A simple client for the dbt Cloud REST API.
The main use-cases implemented are related to downloading dbt artifacts from runs executed in a dbt Cloud project.
The following options are mandatory and required for all the commands below. They can be provided either as CLI options or environment variables.
--account-id INTEGER [env var: DBT_CLOUD_ACCOUNT_ID; required]
--project-id INTEGER [env var: DBT_CLOUD_PROJECT_ID; required]
--environment-id INTEGER [env var: DBT_CLOUD_ENVIRONMENT_ID; required]
--token TEXT [env var: DBT_CLOUD_TOKEN; required]
In all examples above, it is assumed that those options have been passed as environment variables.
Retrieves the most recent specified artifact from a specified job.
We use this command internally to retrieve the most recent manifest
from our main
production job in order to use it for runs using dbt's
state-based
selectors as part of our CI workflows.
Basic usage:
$ dbt-toolkit dbt-cloud retrieve-most-recent-artifact ARTIFACT_NAME \
--output-folder PATH [required] \
--job-id INTEGER [env var: DBT_CLOUD_JOB_ID; required]
Example:
$ dbt-toolkit dbt-cloud retrieve-most-recent-artifact manifest \
--output-folder "/tmp/" \
--job-id 1234
The PATH
(required option) must be a path to a folder and ARTIFACT_NAME
must be one of the following: catalog|manifest|run_results|sources
.
Retrieves all the artifacts from all the jobs (in the given dbt Cloud project) that finished between a specified time interval.
We use this internally to retrieve all the artifacts from all our jobs for further metadata analysis, such as historical tracking of our documentation and test coverage.
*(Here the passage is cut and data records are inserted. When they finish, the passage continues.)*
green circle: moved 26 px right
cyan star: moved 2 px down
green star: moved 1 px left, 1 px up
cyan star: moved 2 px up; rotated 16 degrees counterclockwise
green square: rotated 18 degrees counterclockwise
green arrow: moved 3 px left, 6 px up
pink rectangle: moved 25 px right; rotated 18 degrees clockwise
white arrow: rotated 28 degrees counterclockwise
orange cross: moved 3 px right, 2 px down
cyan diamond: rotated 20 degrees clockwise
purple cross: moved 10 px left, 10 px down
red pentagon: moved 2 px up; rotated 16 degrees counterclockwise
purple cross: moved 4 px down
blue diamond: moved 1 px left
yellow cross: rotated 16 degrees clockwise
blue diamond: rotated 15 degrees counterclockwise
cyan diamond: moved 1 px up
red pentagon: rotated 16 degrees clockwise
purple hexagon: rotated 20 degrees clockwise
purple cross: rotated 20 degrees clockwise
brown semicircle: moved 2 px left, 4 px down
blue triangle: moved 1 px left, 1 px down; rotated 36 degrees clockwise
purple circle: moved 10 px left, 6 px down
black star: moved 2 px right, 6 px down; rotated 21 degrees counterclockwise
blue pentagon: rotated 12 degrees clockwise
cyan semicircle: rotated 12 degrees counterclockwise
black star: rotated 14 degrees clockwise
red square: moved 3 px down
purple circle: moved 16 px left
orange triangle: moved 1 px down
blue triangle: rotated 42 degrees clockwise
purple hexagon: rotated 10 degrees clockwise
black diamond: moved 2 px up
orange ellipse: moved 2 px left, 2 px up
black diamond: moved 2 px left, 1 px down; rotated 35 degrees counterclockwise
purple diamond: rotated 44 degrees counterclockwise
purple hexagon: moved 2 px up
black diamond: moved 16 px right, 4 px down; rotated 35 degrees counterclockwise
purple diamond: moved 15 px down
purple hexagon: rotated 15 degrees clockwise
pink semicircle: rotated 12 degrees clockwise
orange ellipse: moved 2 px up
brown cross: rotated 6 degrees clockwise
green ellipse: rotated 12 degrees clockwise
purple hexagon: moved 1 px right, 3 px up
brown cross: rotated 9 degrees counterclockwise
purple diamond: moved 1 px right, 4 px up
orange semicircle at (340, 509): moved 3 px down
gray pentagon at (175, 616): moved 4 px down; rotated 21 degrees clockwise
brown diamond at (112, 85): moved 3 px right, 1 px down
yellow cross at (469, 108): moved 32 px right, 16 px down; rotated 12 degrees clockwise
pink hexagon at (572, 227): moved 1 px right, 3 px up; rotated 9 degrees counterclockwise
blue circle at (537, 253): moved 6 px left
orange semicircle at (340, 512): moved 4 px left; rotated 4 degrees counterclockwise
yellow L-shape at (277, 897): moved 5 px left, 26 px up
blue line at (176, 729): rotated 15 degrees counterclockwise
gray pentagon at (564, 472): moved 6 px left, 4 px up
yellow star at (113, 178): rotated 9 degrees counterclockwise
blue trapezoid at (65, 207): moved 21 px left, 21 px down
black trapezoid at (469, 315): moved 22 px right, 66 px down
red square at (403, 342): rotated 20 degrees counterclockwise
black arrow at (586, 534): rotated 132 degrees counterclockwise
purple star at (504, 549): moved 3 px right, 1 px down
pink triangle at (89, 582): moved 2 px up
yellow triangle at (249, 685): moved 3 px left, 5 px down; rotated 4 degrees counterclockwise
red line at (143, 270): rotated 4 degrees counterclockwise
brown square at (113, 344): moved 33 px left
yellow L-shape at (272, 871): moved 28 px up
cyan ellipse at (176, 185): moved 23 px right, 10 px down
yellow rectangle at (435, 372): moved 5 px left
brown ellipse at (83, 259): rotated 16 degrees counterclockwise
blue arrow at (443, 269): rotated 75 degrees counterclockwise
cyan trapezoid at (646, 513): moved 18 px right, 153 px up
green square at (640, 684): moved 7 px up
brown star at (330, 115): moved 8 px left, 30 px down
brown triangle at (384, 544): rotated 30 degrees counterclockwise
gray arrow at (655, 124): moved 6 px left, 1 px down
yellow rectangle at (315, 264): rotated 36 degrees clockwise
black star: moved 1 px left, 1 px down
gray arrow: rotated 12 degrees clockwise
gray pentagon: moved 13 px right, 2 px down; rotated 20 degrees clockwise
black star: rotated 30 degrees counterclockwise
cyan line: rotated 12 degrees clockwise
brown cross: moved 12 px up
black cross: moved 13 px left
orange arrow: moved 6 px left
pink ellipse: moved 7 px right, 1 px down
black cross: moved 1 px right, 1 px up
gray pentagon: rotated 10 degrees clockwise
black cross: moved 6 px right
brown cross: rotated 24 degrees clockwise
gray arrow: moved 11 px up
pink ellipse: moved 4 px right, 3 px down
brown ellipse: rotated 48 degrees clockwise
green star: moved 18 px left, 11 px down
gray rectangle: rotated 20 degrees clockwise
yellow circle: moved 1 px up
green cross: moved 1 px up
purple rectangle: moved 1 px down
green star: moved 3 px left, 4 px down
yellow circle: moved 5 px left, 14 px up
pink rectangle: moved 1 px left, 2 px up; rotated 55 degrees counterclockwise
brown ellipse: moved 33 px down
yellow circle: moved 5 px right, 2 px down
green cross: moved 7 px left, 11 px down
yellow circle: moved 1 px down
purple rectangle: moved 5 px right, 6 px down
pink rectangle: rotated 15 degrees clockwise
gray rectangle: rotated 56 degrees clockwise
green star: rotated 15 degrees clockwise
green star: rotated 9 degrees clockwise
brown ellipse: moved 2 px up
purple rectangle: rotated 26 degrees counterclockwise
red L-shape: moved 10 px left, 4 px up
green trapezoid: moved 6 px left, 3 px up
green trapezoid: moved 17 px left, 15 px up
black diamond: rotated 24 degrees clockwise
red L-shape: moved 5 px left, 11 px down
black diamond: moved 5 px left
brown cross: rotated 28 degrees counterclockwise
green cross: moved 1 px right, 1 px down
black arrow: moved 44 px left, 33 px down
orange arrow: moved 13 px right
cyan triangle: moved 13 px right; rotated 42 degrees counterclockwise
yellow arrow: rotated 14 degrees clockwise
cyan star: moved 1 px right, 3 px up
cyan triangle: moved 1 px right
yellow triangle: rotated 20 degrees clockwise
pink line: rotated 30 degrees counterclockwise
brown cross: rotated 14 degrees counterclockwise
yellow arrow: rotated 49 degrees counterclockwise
The time interval help us execute this on an hourly basis in our scheduler.
Basic usage:
$ dbt-toolkit dbt-cloud retrieve-artifacts-time-interval \
--output-folder PATH [required] \
--start-time [%Y-%m-%dT%H:%M:%S] [required] \
--end-time [%Y-%m-%dT%H:%M:%S] [required]
Example:
$ dbt-toolkit dbt-cloud retrieve-artifacts-time-interval \
--output-folder "/tmp/" \
--start-time 2022-06-01T00:00:00 \
--end-time 2022-06-01T01:00:00
The output files are partitioned by date, hour, job_id
, run_id
and step
, as the following
example:
date=2022-06-01
└── hour=00
├── job_id=1234
│ └── run_id=60060838
│ ├── _run.json
│ └── step=4
│ ├── manifest.json
│ └── test_run_results.json
└── job_id=4567
└── run_id=60061366
├── _run.json
├── step=4
│ ├── manifest.json
│ └── seed_run_results.json
└── step=5
├── manifest.json
└── run_run_results.json
On dbt Cloud, each job can have several steps. The first 3 steps are internal from dbt Cloud
(1: cloning the repository, 2: creating a profile file, 3: running dbt deps
) and ignored.
The steps given by the dbt Cloud user starts from step=4
.
For the file names: run results artifacts are prefixed by which command was executed
(eg: run_run_results.json
for a dbt run
execution, or seed_run_results.json
for a dbt seed
execution).
The other artifacts (manifest, catalog, sources) have their original names maintained.
A _run.json
metadata file with the dbt Cloud API response is also persisted.
There is an optional argument to this command named gcs_bucket_name
. If provided, all the folders and files will be
written in a Google Cloud Storage bucket instead of in the local file system. Both gcs_bucket_name
and output_folder
can be provided, in case you want to add the files to a subfolder in the bucket.